Stored dataset items
####

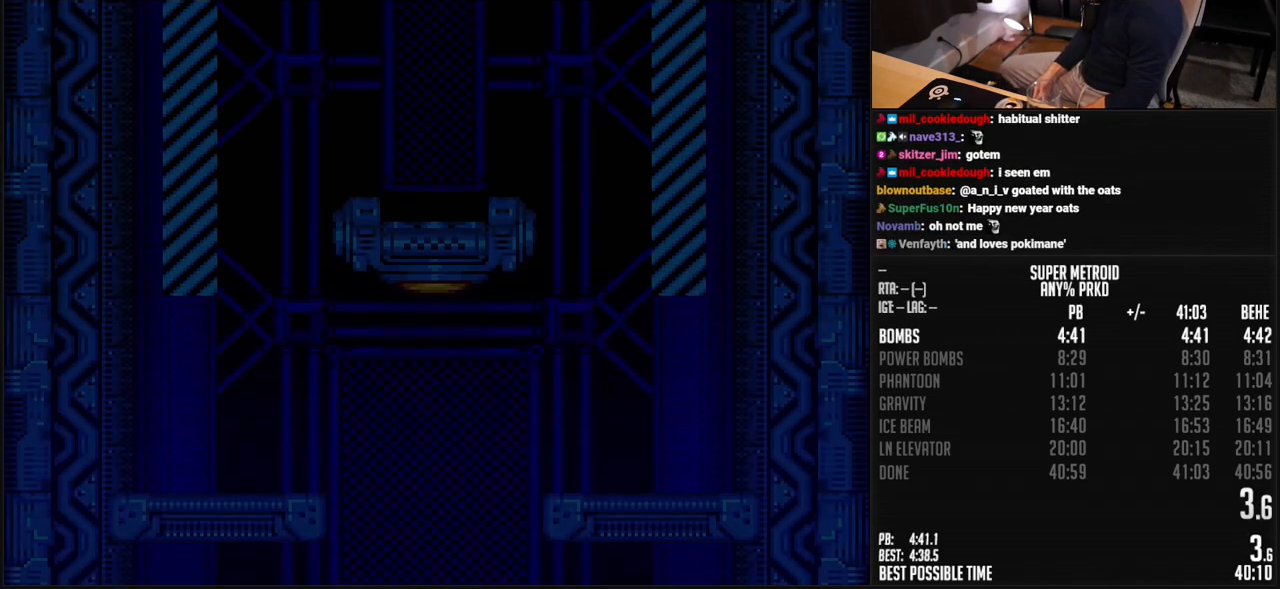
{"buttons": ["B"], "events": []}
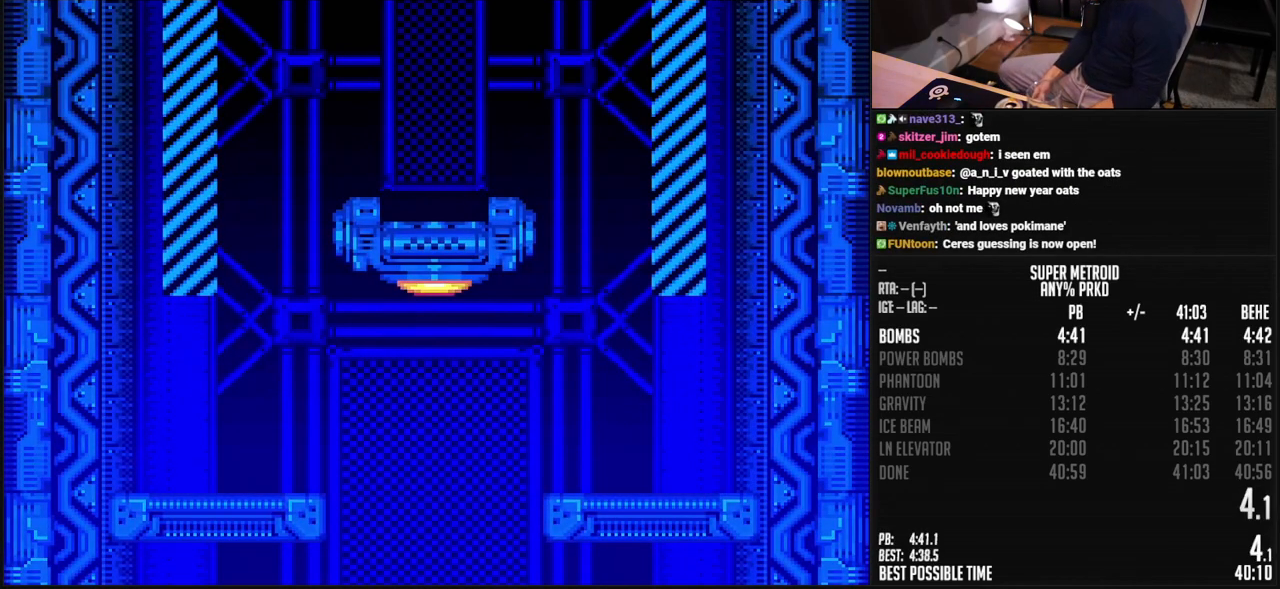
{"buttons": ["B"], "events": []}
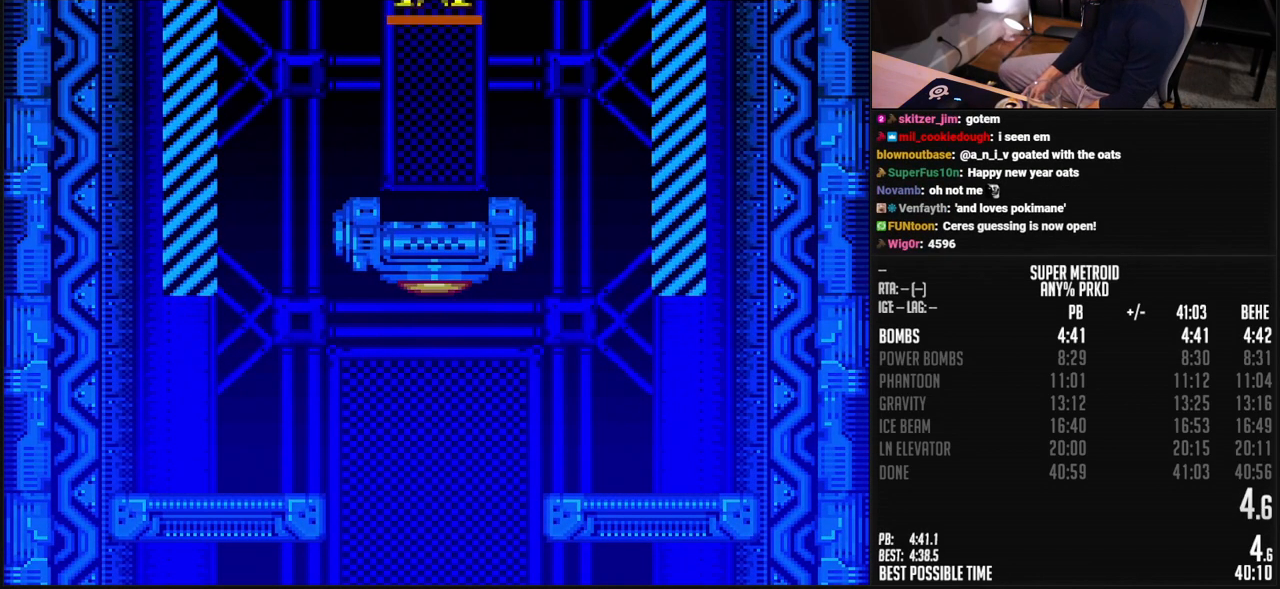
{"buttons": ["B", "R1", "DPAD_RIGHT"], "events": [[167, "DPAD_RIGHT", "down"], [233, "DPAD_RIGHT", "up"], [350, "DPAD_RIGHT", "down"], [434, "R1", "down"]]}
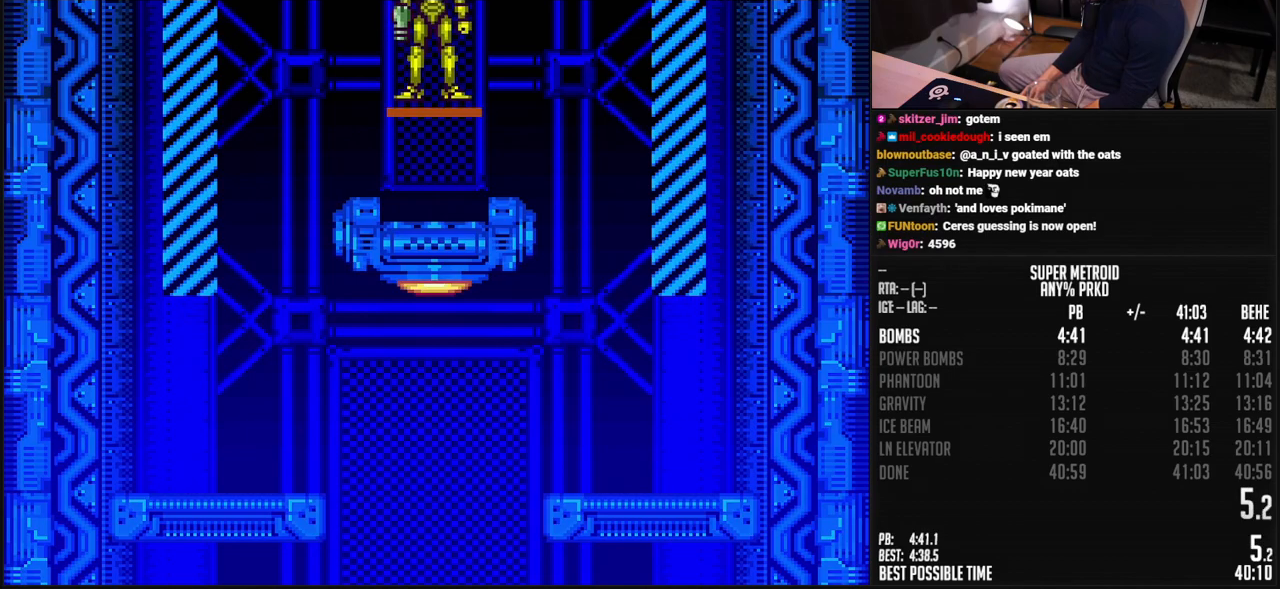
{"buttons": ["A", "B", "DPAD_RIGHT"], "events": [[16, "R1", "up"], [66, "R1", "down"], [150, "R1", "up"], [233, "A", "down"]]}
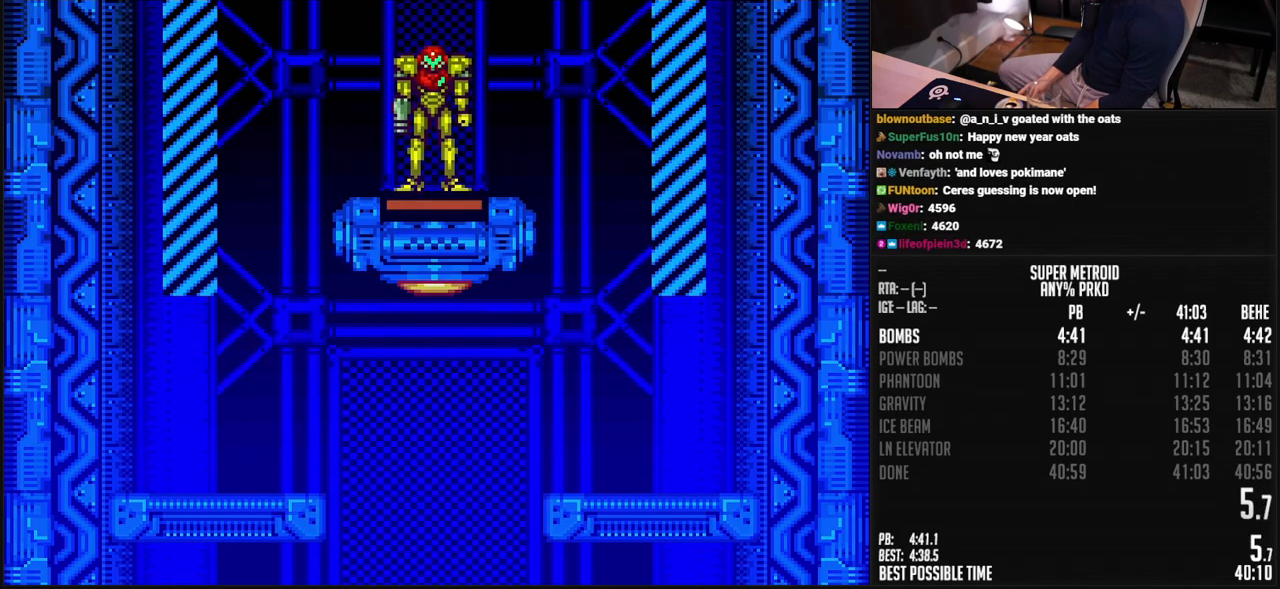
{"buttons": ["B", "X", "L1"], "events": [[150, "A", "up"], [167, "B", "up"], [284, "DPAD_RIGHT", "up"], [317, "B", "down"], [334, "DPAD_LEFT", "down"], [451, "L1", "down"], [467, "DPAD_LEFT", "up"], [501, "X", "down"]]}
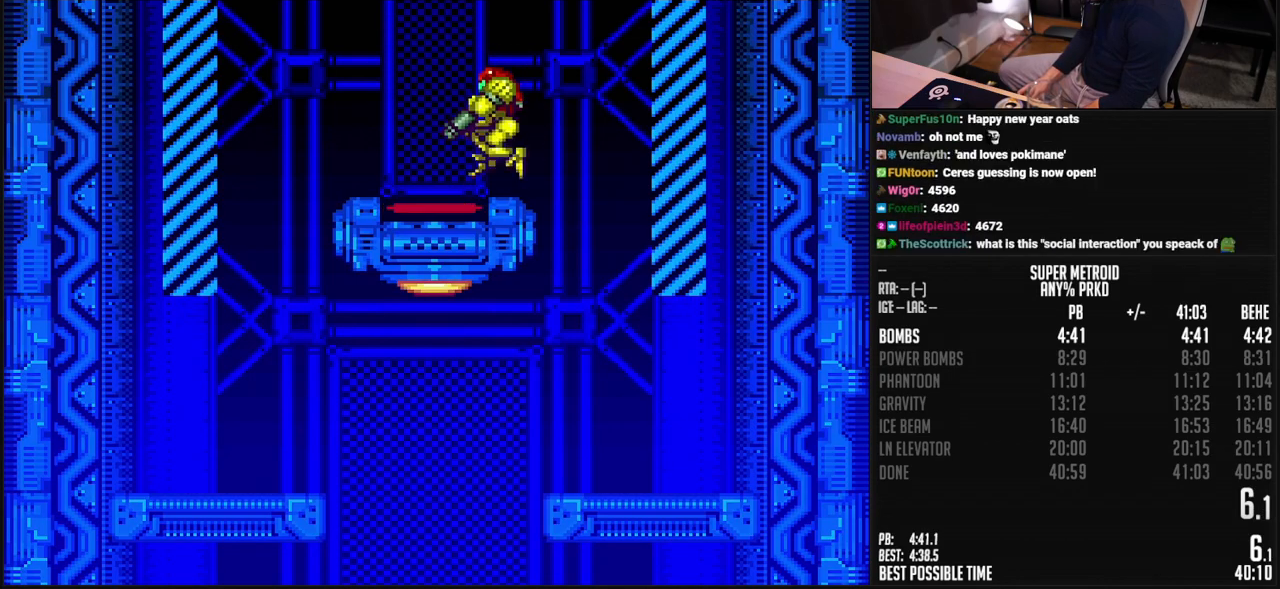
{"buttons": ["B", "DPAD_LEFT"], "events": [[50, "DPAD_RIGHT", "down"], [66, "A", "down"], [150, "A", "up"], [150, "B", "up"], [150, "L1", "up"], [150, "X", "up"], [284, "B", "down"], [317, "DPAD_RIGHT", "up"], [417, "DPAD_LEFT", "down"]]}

####

**Your goal**
Return all lines from the data that include the string "down".

**Completed task**
{"buttons": ["B", "R1", "DPAD_RIGHT"], "events": [[167, "DPAD_RIGHT", "down"], [233, "DPAD_RIGHT", "up"], [350, "DPAD_RIGHT", "down"], [434, "R1", "down"]]}
{"buttons": ["A", "B", "DPAD_RIGHT"], "events": [[16, "R1", "up"], [66, "R1", "down"], [150, "R1", "up"], [233, "A", "down"]]}
{"buttons": ["B", "X", "L1"], "events": [[150, "A", "up"], [167, "B", "up"], [284, "DPAD_RIGHT", "up"], [317, "B", "down"], [334, "DPAD_LEFT", "down"], [451, "L1", "down"], [467, "DPAD_LEFT", "up"], [501, "X", "down"]]}
{"buttons": ["B", "DPAD_LEFT"], "events": [[50, "DPAD_RIGHT", "down"], [66, "A", "down"], [150, "A", "up"], [150, "B", "up"], [150, "L1", "up"], [150, "X", "up"], [284, "B", "down"], [317, "DPAD_RIGHT", "up"], [417, "DPAD_LEFT", "down"]]}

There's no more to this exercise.